- Opening Delimiter -

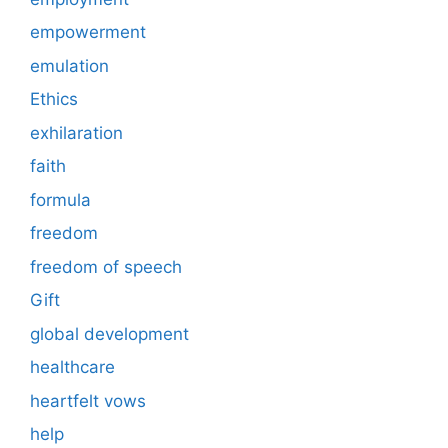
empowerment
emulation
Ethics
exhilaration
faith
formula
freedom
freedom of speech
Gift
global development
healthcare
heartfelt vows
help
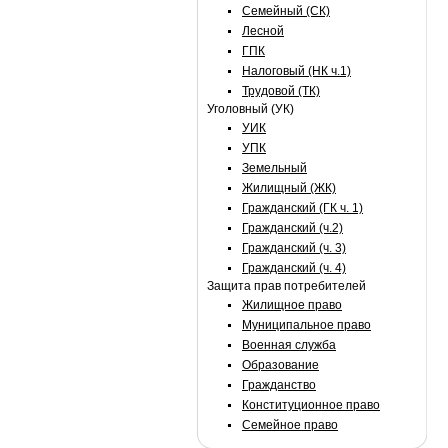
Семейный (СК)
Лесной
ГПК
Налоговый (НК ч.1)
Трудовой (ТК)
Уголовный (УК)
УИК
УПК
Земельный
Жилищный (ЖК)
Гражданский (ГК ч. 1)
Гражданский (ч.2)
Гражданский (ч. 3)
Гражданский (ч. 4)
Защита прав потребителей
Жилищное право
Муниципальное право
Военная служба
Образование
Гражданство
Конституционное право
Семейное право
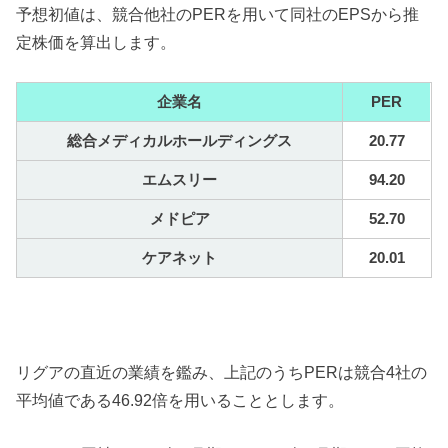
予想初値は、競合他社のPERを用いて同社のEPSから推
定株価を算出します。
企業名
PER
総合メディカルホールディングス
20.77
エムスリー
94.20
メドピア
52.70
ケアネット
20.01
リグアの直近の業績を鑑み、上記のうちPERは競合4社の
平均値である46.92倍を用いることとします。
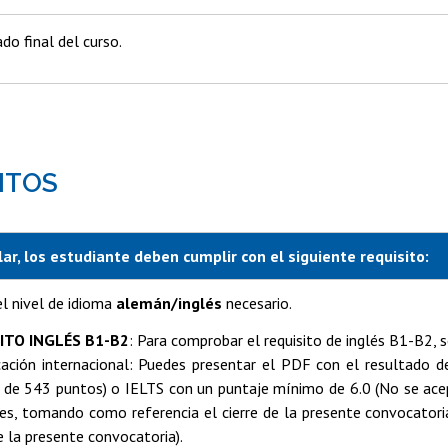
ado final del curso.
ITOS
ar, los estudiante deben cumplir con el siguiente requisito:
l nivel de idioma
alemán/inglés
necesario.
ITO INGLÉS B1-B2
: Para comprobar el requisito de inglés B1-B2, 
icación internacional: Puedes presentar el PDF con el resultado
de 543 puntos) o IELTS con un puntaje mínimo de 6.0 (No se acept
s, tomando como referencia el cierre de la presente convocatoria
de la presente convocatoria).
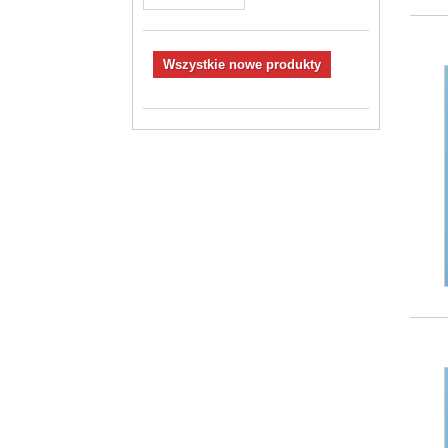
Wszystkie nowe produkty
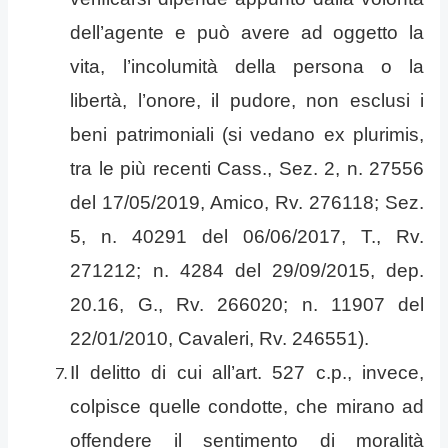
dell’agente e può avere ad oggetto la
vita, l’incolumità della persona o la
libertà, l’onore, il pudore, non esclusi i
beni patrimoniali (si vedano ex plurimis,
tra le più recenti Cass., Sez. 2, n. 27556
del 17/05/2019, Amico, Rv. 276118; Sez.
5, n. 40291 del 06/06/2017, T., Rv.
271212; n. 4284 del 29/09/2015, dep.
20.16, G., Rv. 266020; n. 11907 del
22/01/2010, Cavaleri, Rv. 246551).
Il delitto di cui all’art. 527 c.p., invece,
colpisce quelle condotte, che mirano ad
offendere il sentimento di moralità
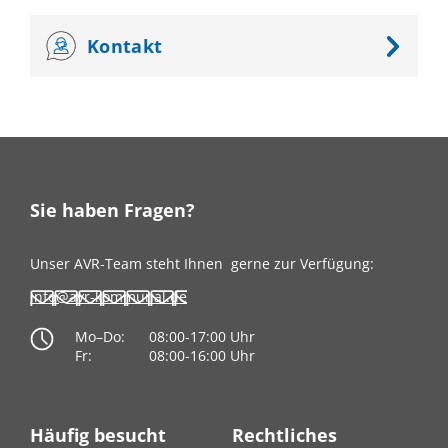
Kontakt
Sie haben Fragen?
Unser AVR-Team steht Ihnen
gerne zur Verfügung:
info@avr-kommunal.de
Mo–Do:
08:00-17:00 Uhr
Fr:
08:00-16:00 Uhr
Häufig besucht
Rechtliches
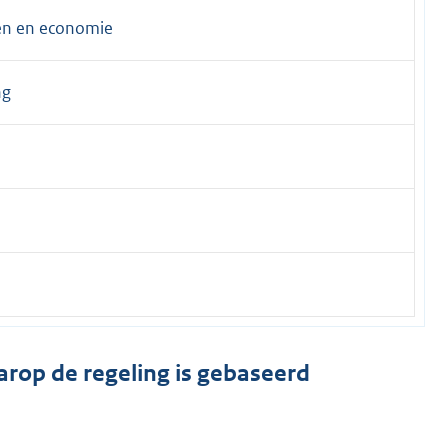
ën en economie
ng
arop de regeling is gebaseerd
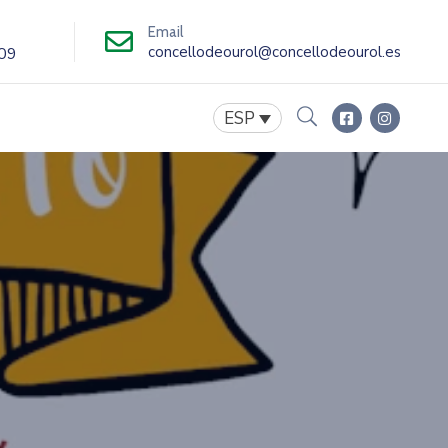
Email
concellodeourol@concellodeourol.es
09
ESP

- Closing Delimiter -

- [THE TASK]:
Copy the data verbatim, skipping any image it holds.

- [WRITTEN ANSWER]:
empowerment
emulation
Ethics
exhilaration
faith
formula
freedom
freedom of speech
Gift
global development
healthcare
heartfelt vows
help
Семейный (СК)
Лесной
ГПК
Налоговый (НК ч.1)
Трудовой (ТК)
Уголовный (УК)
УИК
УПК
Земельный
Жилищный (ЖК)
Гражданский (ГК ч. 1)
Гражданский (ч.2)
Гражданский (ч. 3)
Гражданский (ч. 4)
Защита прав потребителей
Жилищное право
Муниципальное право
Военная служба
Образование
Гражданство
Конституционное право
Семейное право
予想初値は、競合他社のPERを用いて同社のEPSから推
定株価を算出します。
企業名
PER
総合メディカルホールディングス
20.77
エムスリー
94.20
メドピア
52.70
ケアネット
20.01
リグアの直近の業績を鑑み、上記のうちPERは競合4社の
平均値である46.92倍を用いることとします。
ado final del curso.
ITOS
ar, los estudiante deben cumplir con el siguiente requisito:
l nivel de idioma
alemán/inglés
necesario.
ITO INGLÉS B1-B2
: Para comprobar el requisito de inglés B1-B2, 
icación internacional: Puedes presentar el PDF con el resultado
de 543 puntos) o IELTS con un puntaje mínimo de 6.0 (No se acept
s, tomando como referencia el cierre de la presente convocatoria
de la presente convocatoria).
Wszystkie nowe produkty
dell’agente e può avere ad oggetto la
vita, l’incolumità della persona o la
libertà, l’onore, il pudore, non esclusi i
beni patrimoniali (si vedano ex plurimis,
tra le più recenti Cass., Sez. 2, n. 27556
del 17/05/2019, Amico, Rv. 276118; Sez.
5, n. 40291 del 06/06/2017, T., Rv.
271212; n. 4284 del 29/09/2015, dep.
20.16, G., Rv. 266020; n. 11907 del
22/01/2010, Cavaleri, Rv. 246551).
Il delitto di cui all’art. 527 c.p., invece,
colpisce quelle condotte, che mirano ad
offendere il sentimento di moralità
Kontakt
Sie haben Fragen?
Unser AVR-Team steht Ihnen
gerne zur Verfügung:
info@avr-kommunal.de
Mo–Do:
08:00-17:00 Uhr
Fr:
08:00-16:00 Uhr
Häufig besucht
Rechtliches
ën en economie
ng
arop de regeling is gebaseerd
Email
concellodeourol@concellodeourol.es
09
ESP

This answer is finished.